In Europa und darüber hinaus wird mit Entsetzen und Fassungslosigkeit auf die ostdeutsche Provinzstadt geschaut. Die hässliche Seite der deutschen Wiedervereinigung wird sichtbar. Die Frage nach dem „Warum“ wird nicht nur in Berlin und anderswo in Deutschland gestellt, sondern auch in London, Paris, Wien, Zürich oder New York.

Eine Antwort kann nur gefunden werden, wenn Berichterstatter frei, ungehindert und ohne Angst vor Ort Fakten sammeln und bewerten können. Das ist aber im Fall Chemnitz nicht mehr möglich. Ein Team des MDR wurde beim Filmen einer Demonstration in einer Privatwohnung angegriffen.

Der jahrelangen Hetze gegen die angebliche „Lügenpresse“ folgten in Chemnitz viele Taten. Es ist nicht nur ein Angriff auf die Presse- und Meinungsfreiheit, sondern auch auf die Wahrheit an sich. Je weniger recherchierte und nachprüfbare Informationen es gibt, desto besser funktioniert Propaganda. Deshalb wird die freie Berichterstattung von allen Extremisten von rechts bis links seit jeher als hinderlich wahrgenommen.

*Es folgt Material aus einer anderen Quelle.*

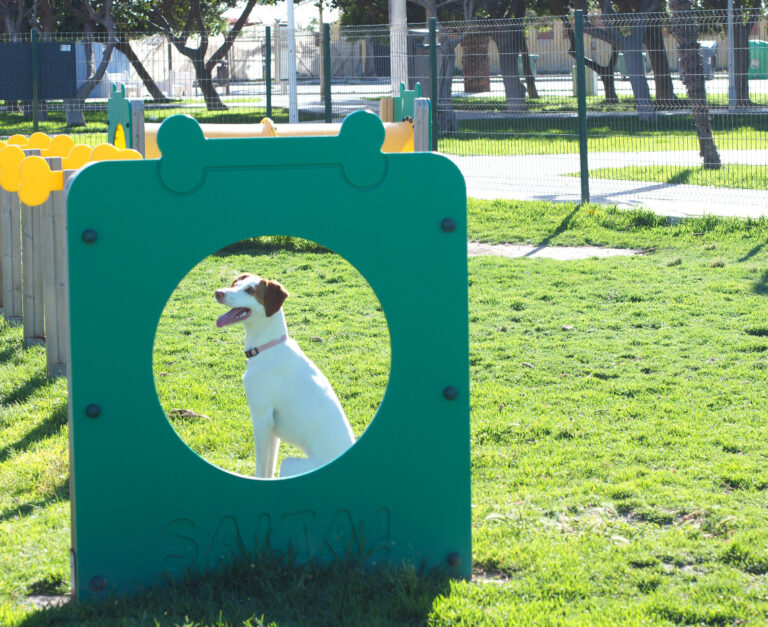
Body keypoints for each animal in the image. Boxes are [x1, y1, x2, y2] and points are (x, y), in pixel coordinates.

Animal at [214, 272, 356, 478]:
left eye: (250, 290)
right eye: (235, 284)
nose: (218, 292)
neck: (268, 347)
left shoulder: (262, 420)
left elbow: (261, 468)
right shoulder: (272, 429)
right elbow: (268, 468)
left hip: (289, 463)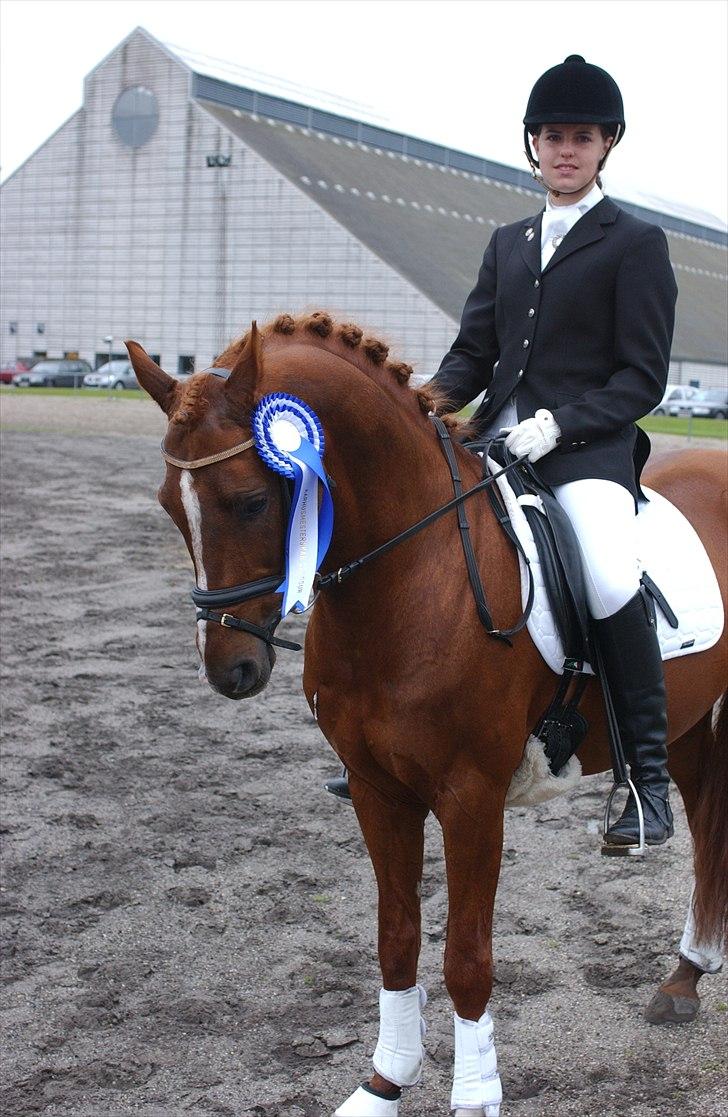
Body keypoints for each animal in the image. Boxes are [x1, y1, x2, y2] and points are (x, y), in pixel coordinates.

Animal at [127, 311, 727, 1116]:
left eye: (251, 500)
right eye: (169, 504)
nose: (230, 672)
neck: (409, 577)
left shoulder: (471, 797)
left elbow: (467, 957)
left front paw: (473, 1097)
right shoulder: (378, 790)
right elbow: (397, 939)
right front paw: (383, 1083)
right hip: (687, 715)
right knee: (705, 813)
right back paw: (685, 976)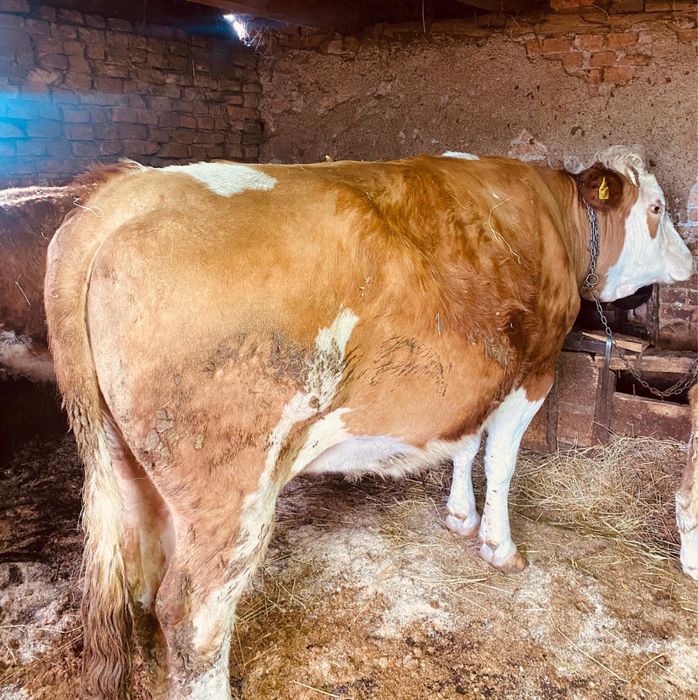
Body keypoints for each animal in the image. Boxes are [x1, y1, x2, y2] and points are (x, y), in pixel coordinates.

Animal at [44, 146, 693, 699]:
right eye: (658, 208)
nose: (690, 260)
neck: (555, 219)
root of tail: (126, 194)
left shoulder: (475, 380)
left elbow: (464, 445)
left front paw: (460, 517)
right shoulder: (533, 371)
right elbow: (501, 461)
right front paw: (499, 545)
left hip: (127, 464)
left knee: (141, 587)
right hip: (233, 488)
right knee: (193, 613)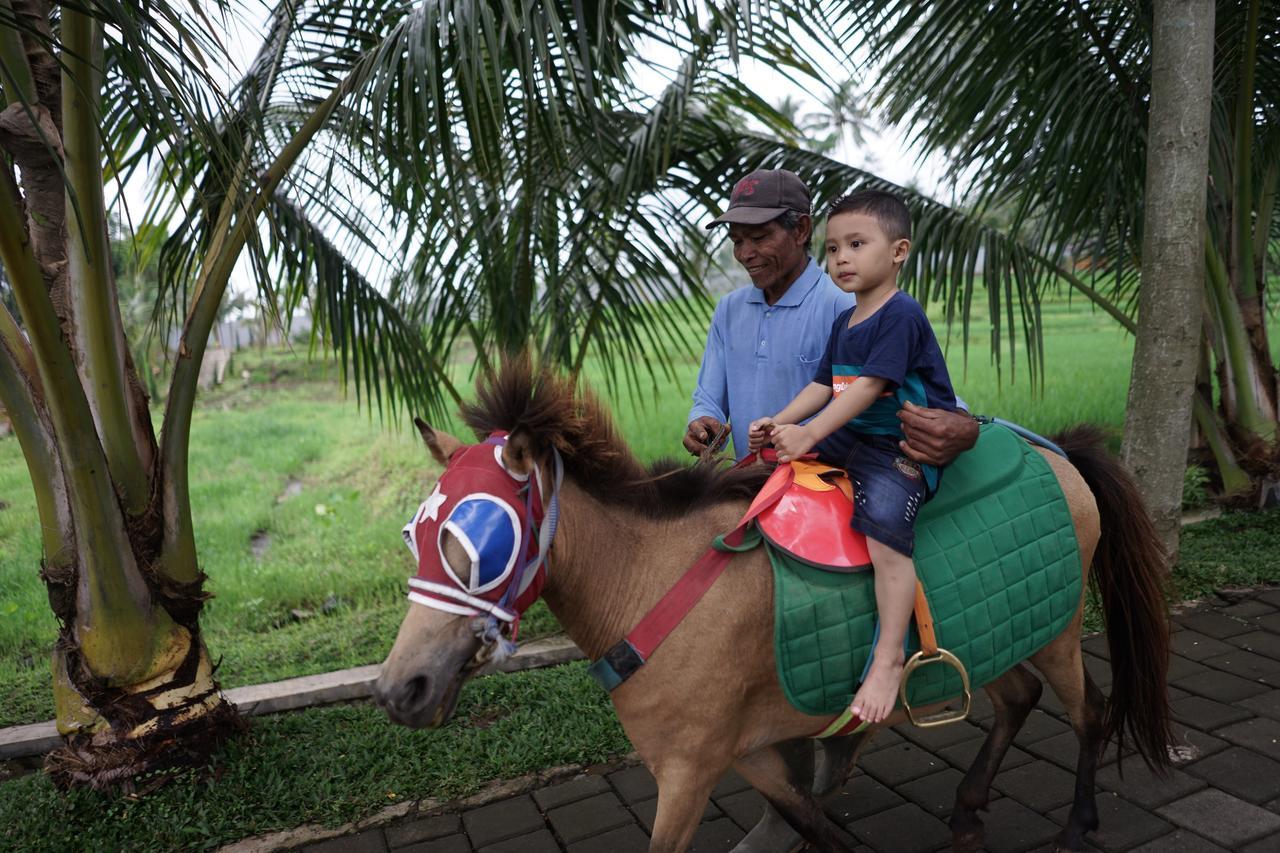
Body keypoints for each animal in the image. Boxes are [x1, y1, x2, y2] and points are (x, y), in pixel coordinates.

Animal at [371, 363, 1172, 850]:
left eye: (477, 537)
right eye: (413, 534)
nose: (400, 688)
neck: (652, 583)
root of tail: (1056, 449)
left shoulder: (687, 770)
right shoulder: (746, 750)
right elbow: (815, 822)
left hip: (1058, 629)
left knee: (1089, 712)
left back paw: (1078, 823)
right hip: (996, 632)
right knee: (1018, 697)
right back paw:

Viele Bürger erzählen an diesem Wochenende, es sei ihnen peinlich, wie ihre Stadt mittlerweile wirke. Einige Unternehmen aus Chemnitz haben sich zusammengetan, um Anzeigen in der „Frankfurter Allgemeinen Sonntagszeitung“ und der Samstagsausgabe der „Süddeutschen Zeitung“ zu schalten. „Chemnitz ist weder grau noch braun“, heißt es dort

Wie sich die Lage nun weiterentwickeln wird, ist kaum abzusehen. Pegida, AfD und das rechtspopulistische Bürgerbündnis „Pro Chemntiz“ haben bislang keine weiteren Proteste angekündigt.

Wie Thomas Jefferson, Gründervater der Vereinigten Staaten und dritter US-Präsident, schon sagte: „Wo Pressefreiheit herrscht und jedermann lesen kann, da ist Sicherheit“ (handelsblatt.com). Sein Wort gilt auch nach 200 Jahren mehr denn je – in Chemnitz und überall.